Plenty of industry people questioned whether TSO could be viable financially. O’Neill took a meticulous approach to making albums, searching for the perfect singers to voice the characters in his lyrical stories and bringing in whatever types of instrumentalists his music required – steps that expanded the recording timelines and budgets. As for touring, taking such a large musical group on the road with the kind of high-tech visual show O’Neill envisioned would be expensive as well. To accommodate the visual production, TSO had to play arenas from the start – something no music act had done.

Nevertheless, Atlantic Records got on board with O’Neill’s vision and signed TSO. The label has been rewarded, as the trilogy of lyricallythemed Christmas albums all became hits and continue to rack up top 10 sales among holiday albums each Christmas season.

The first release was 1996’s Christmas Eve and Other Stories. Spurred by the hit single “Christmas Eve Sarajevo 12/24,” it has sold three million copies and set the stage for the other two holiday rock operas that make up TSO’s Christmas trilogy —The Christmas Attic (1998) and The Lost Christmas Eve (2004) — which have each topped two million copies sold. In addition, the group has released a Christmas EP, 2012’s Dreams of Fireflies (On A Christmas Night), and three full-length non-holiday rock operas – Beethoven’s Last Night (2000), Night Castle (2009) and Letters from the Labyrinth (2015). In all, the group’s CDs and DVDs have sold more than 12 million copies and generated 180 million streams in 2021 alone.

The group’s annual Christmas trek is easily the most popular holiday tour going.
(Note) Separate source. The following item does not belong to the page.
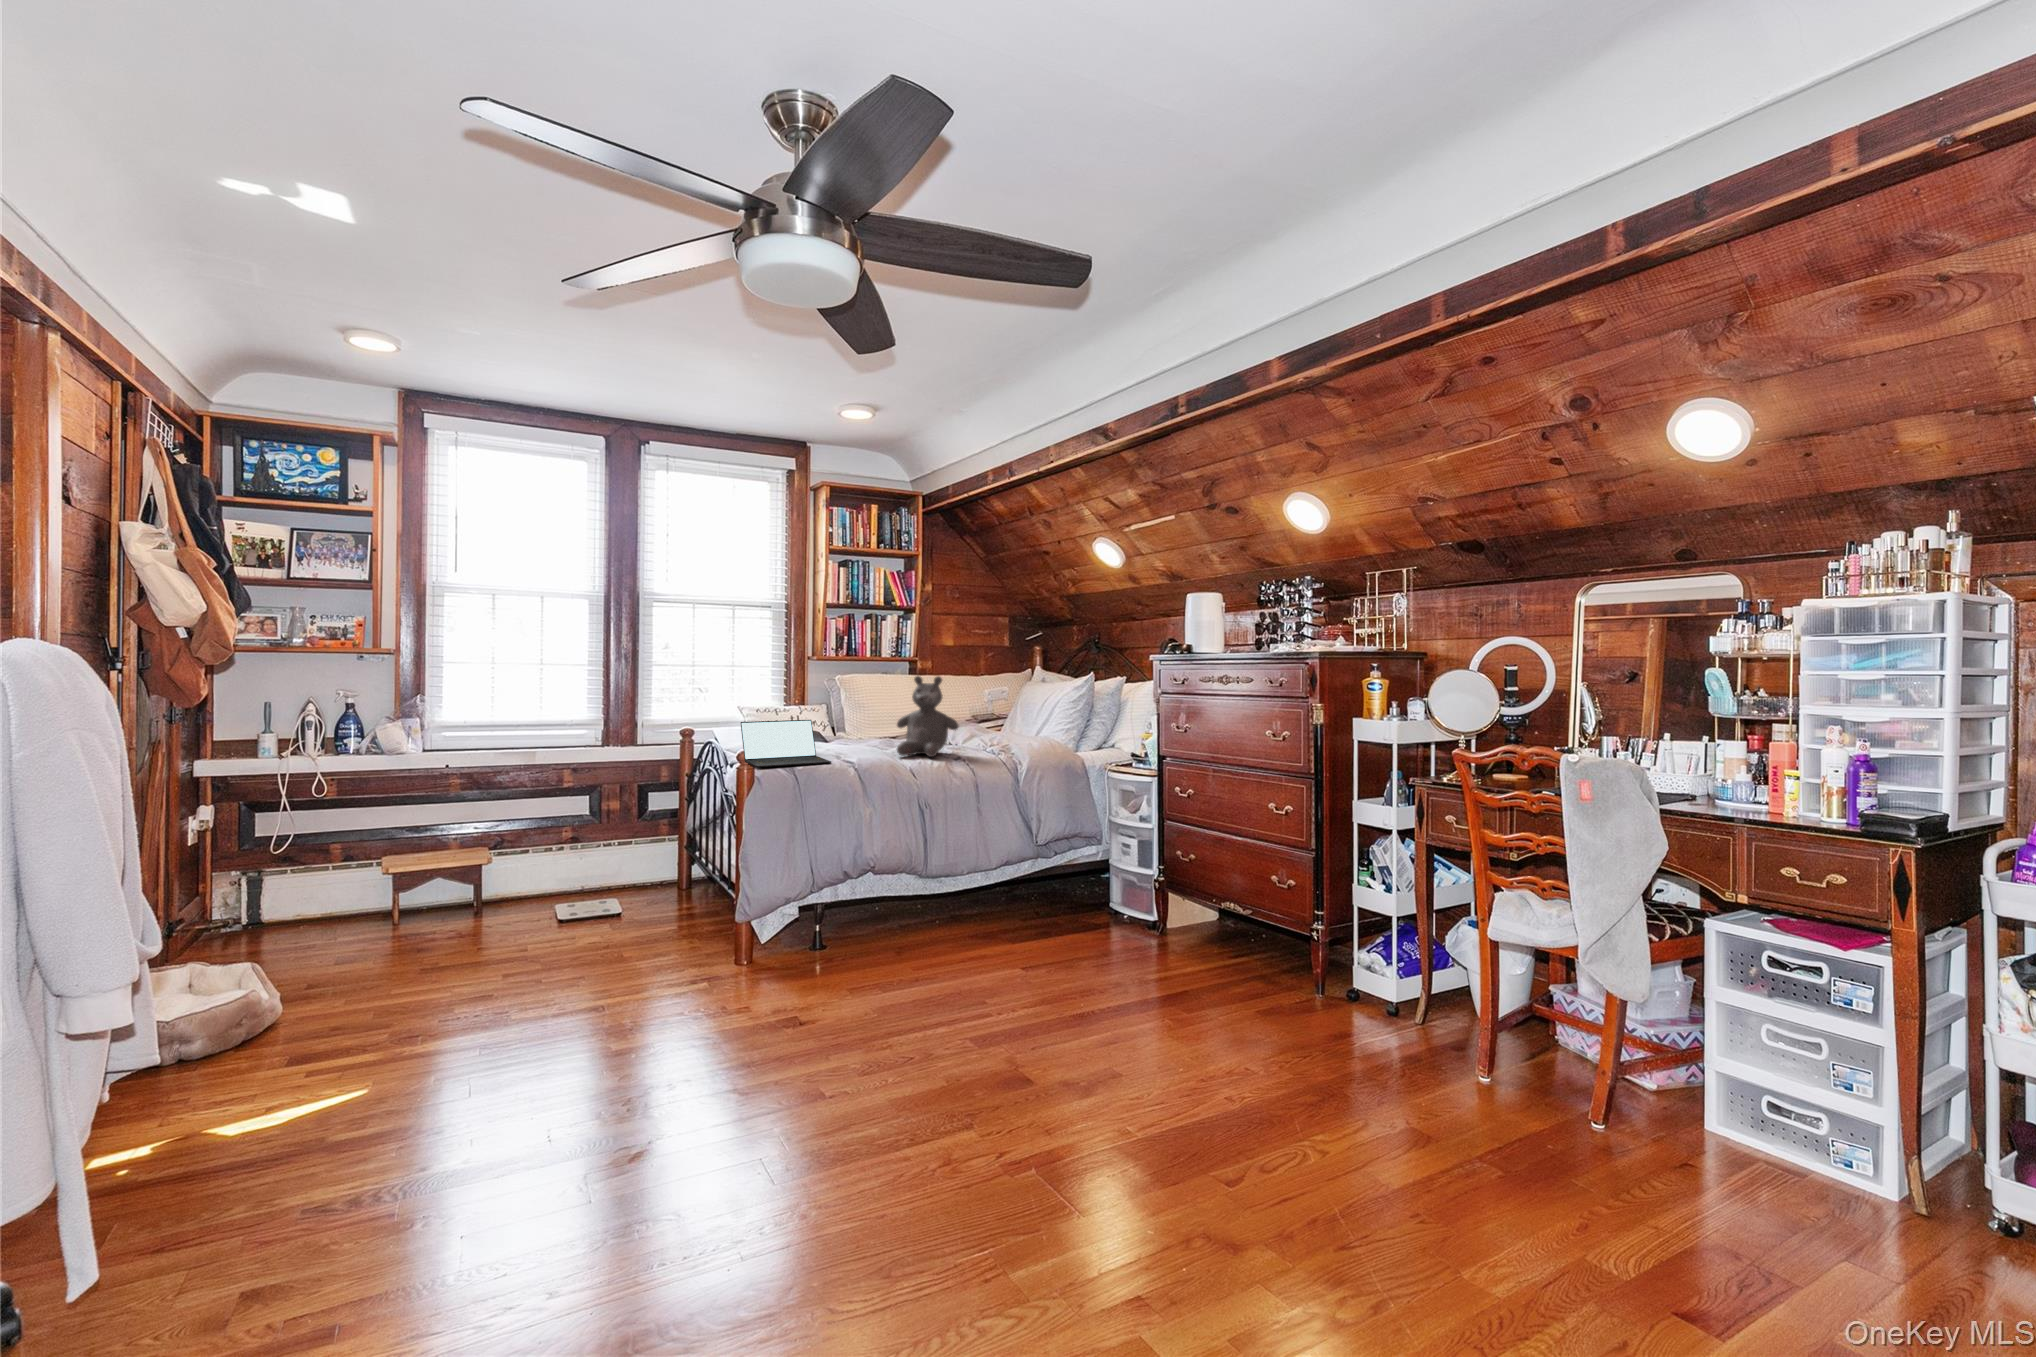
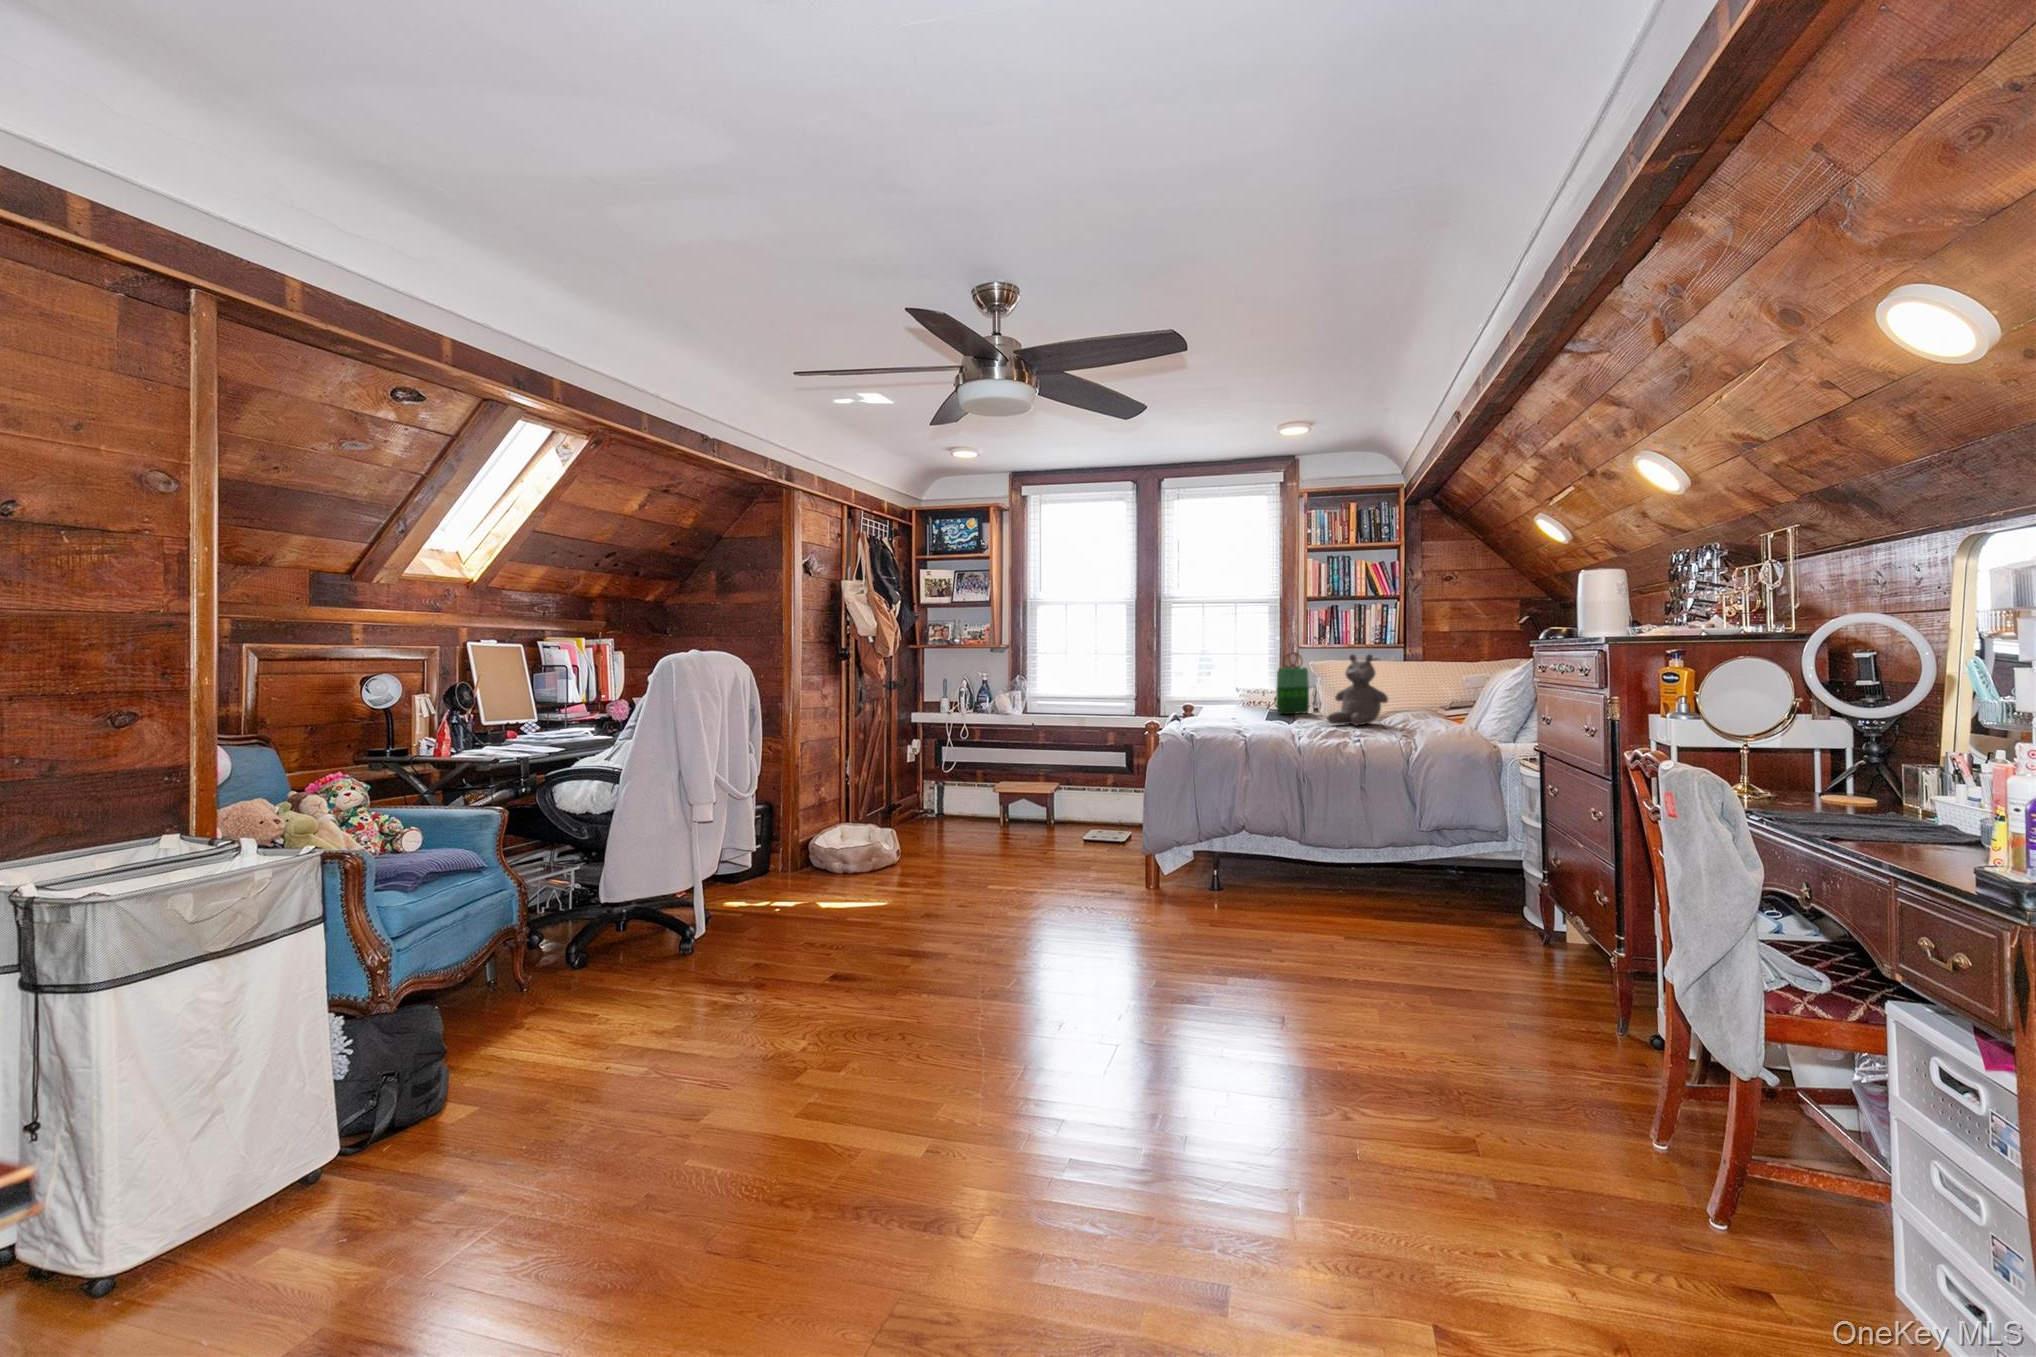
tote bag: none [809,669,842,741] -> present [1276,652,1309,714]
laptop: present [741,720,831,767] -> none [1200,692,1264,726]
Since its debut in 1999, the holiday tours have played to about 18 million fans and grossed $725 million.

The entire TSO organization misses O’Neill, of course. But Plate said the good thing is O’Neill and his family surrounded themselves with a stellar team that knows every part of the operation.

“Paul told us many, many, many times this thing is going to outlive us all and it’s going to last from generation to generation,” Plate said. “Thinking for a moment that it would be without him was not in any of our thoughts. When it happened, it’s like ‘Well guys, we know what to do. We know what the job is.’ We know Paul would ask certain things of us throughout the years and you learn what the guy expects out of you and the show and everybody involved in the show. We are as protective of this as anybody. I cherish every time we go out there, every note we play. We’re doing it for, not just for the audience, but for Paul and his family, and it means a lot to us.”

This year’s show finds TSO performing The Ghosts of Christmas Eve, which is the 2001 DVD that combined the most popular songs from Christmas Eve and Other Stories and The Christmas Attic. With the performance initially being aired on PBS stations, it has become one of TSO’s most popular releases.

The Ghosts of Christmas Eve will take up most of the first half of the show, followed by a second part that draws on selections from across the TSO catalog. Because many of the most popular songs will be performed as part of The Ghosts of Christmas Eve, Pitrelli, Plate and the musicians had room for some songs this year that haven’t often been performed on past tours.

“We have a lot of conversations. Everybody will throw their ideas in,” Pitrelli said. “We have such a large catalog of material to draw from, almost 28 years of recording, all of a sudden a song will pop up, like, ‘Wow, I haven’t heard that song in so long. Let’s try that this year.’ So it’s just a lot of that.”